L’enjeu est de taille. En France, les copropriétés représentent 28 % du parc immobilier et enclencher le processus de rénovation s’avère plus complexe que pour les maisons individuelles. « Il faut qu’une dynamique soit impulsée au niveau des syndics, qu’ils soient professionnels ou bénévoles. Mais quand vous avez plusieurs centaines de logements, l’inertie est forcément plus grande, reconnaît Ivan Perchat, conseiller de l’Agence locale de l’énergie et du climat (Alec) de la Métropole. Notre rôle, c’est de rassurer, de répondre aux questions techniques, mais surtout d’informer sur les dispositifs d’aide existants. »

Quelles aides financières ?

Pour les soutenir dans le financement de leur projet, les copropriétés montpelliéraines peuvent compter sur deux aides principales. La première, MaPrimeRénov’, est un dispositif de l’État.

MaPrimeRénov’ : où en est-on ?

Le dispositif phare de la rénovation énergétique des logements est à l’arrêt. Depuis le 1er janvier, il n’est plus possible de déposer de dossier. En cause, la situation de blocage politique et l’absence de budget. Mais la situation devrait évoluer dans les prochains jours et, le gouvernement l’assure, MaPrimeRenov’devrait rouvrir dès l’adoption d’un budget. Sous quelles conditions ? « Dans le cadre du dispositif à destination des copropriétés, on se dirige vers la reconduction des clauses de 2025 », détaille Ivan Perchat, de l’Alec. Soit une aide financière soumise à un gain énergétique d’au moins 35 % après travaux.
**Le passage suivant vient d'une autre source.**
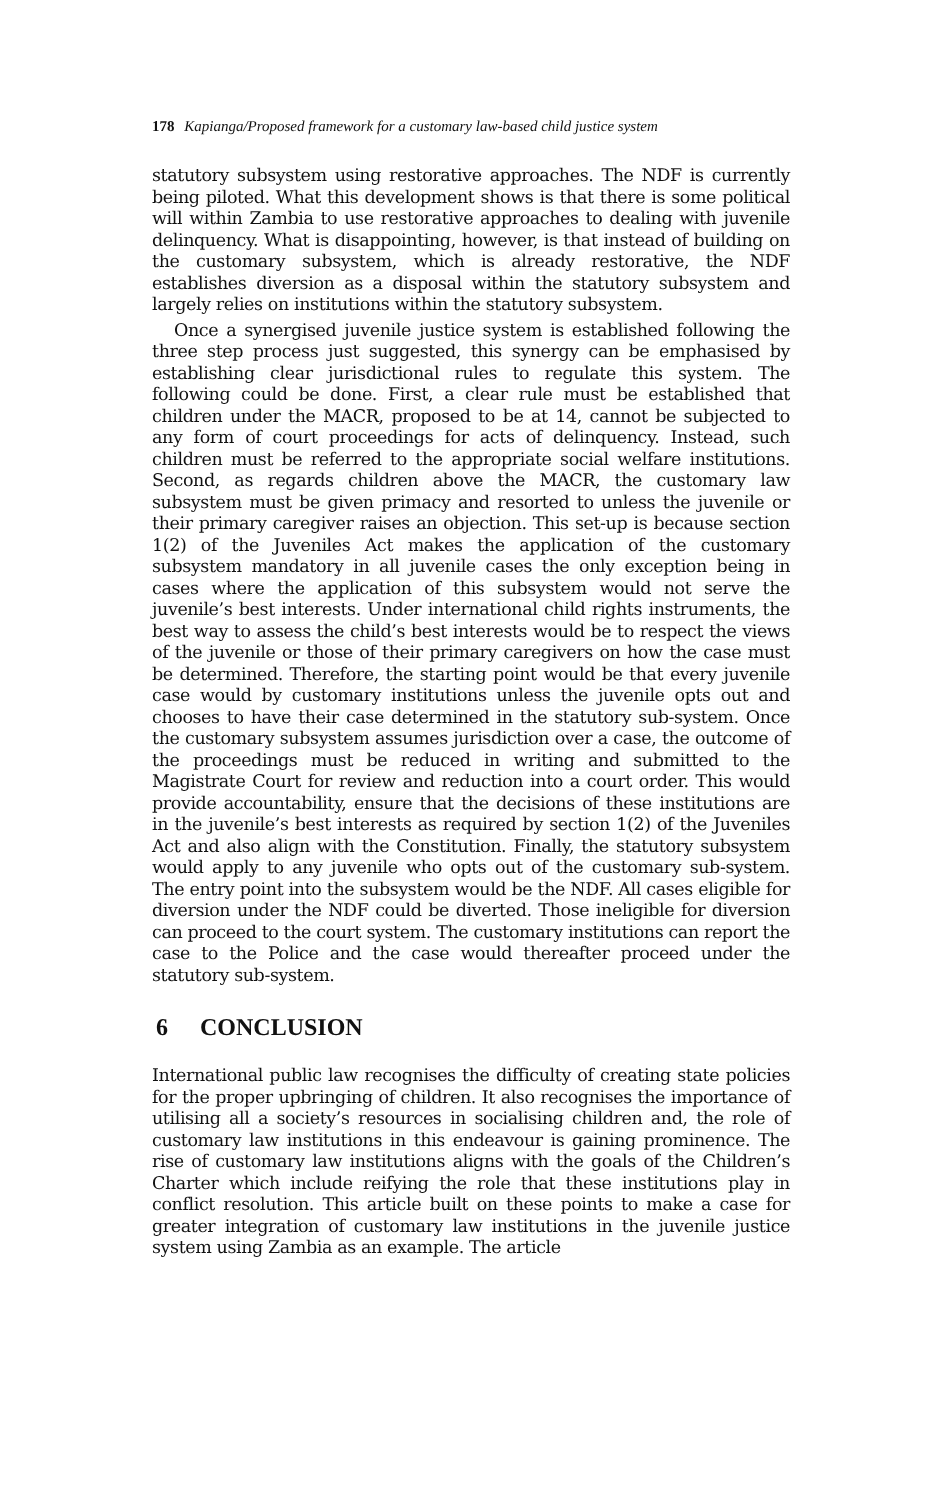178 Kapianga/Proposed framework for a customary law-based child justice system
statutory subsystem using restorative approaches. The NDF is currently being piloted. What this development shows is that there is some political will within Zambia to use restorative approaches to dealing with juvenile delinquency. What is disappointing, however, is that instead of building on the customary subsystem, which is already restorative, the NDF establishes diversion as a disposal within the statutory subsystem and largely relies on institutions within the statutory subsystem.
Once a synergised juvenile justice system is established following the three step process just suggested, this synergy can be emphasised by establishing clear jurisdictional rules to regulate this system. The following could be done. First, a clear rule must be established that children under the MACR, proposed to be at 14, cannot be subjected to any form of court proceedings for acts of delinquency. Instead, such children must be referred to the appropriate social welfare institutions. Second, as regards children above the MACR, the customary law subsystem must be given primacy and resorted to unless the juvenile or their primary caregiver raises an objection. This set-up is because section 1(2) of the Juveniles Act makes the application of the customary subsystem mandatory in all juvenile cases the only exception being in cases where the application of this subsystem would not serve the juvenile’s best interests. Under international child rights instruments, the best way to assess the child’s best interests would be to respect the views of the juvenile or those of their primary caregivers on how the case must be determined. Therefore, the starting point would be that every juvenile case would by customary institutions unless the juvenile opts out and chooses to have their case determined in the statutory sub-system. Once the customary subsystem assumes jurisdiction over a case, the outcome of the proceedings must be reduced in writing and submitted to the Magistrate Court for review and reduction into a court order. This would provide accountability, ensure that the decisions of these institutions are in the juvenile’s best interests as required by section 1(2) of the Juveniles Act and also align with the Constitution. Finally, the statutory subsystem would apply to any juvenile who opts out of the customary sub-system. The entry point into the subsystem would be the NDF. All cases eligible for diversion under the NDF could be diverted. Those ineligible for diversion can proceed to the court system. The customary institutions can report the case to the Police and the case would thereafter proceed under the statutory sub-system.
6 CONCLUSION
International public law recognises the difficulty of creating state policies for the proper upbringing of children. It also recognises the importance of utilising all a society’s resources in socialising children and, the role of customary law institutions in this endeavour is gaining prominence. The rise of customary law institutions aligns with the goals of the Children’s Charter which include reifying the role that these institutions play in conflict resolution. This article built on these points to make a case for greater integration of customary law institutions in the juvenile justice system using Zambia as an example. The article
La seconde est plus locale. « La Métropole de Montpellier a mis en place une aide Plan Climat qui peut aller de 1 300 € à 2 600 € en fonction de l’étiquette énergétique du bâtiment avant travaux. » Une aide conditionnée à la réalisation d’un gain énergétique d’au moins 45 %.

Du côté de la résidence Le Beal, on a fait les comptes. La facture des travaux s’élève à 588 345 €, et les différentes aides à 203 000 €. « En moyenne, le reste à charge est aux alentours de 50 % à 70 % du montant total des travaux », précise Ivan Perchat.

Des prêts collectifs pour financer le reste à charge

Alors pour financer sa part, la copropriété s’est tournée vers un courtier spécialisé dans la rénovation énergétique.

« Il existe aujourd’hui des solutions pour souscrire des prêts collectifs, à taux zéro, dont certains prennent aussi en charge l’avance des aides financières, versées en fin de chantier », détaille Christophe Bouldouyre, directeur associé chez Synergiec.

Des prêts souscrits par le syndic, auxquels chaque propriétaire est libre d’adhérer.
« La finalité c’est que sur un projet à 31 000 € par propriétaire, vous tombez à 20 000 € de reste à charge. Via un prêt à taux zéro sur 20 ans, la charge mensuelle est à 83 € », conclut Ivan Perchat.

À Montpellier, des rénovations en augmentation

Sur l’année 2025, trente-cinq syndicats de copropriété ont voté un projet de rénovation énergétique de leur immeuble. En 2024, ils n’étaient que huit. Un boom des rénovations qui s’explique en partie, sur notre territoire, par un dispositif mis en place par la Région Occitanie. Baptisé Renov’Occitanie, il permettait jusqu’à fin 2025 d’aider au financement d’un audit énergétique des copropriétés, point de départ de tout projet de rénovation globale. Tout comme MaPrimeRénov’, ce dispositif est pour l’heure suspendu par la Région, en attendant que soient définies ses modalités pour l’année 2026.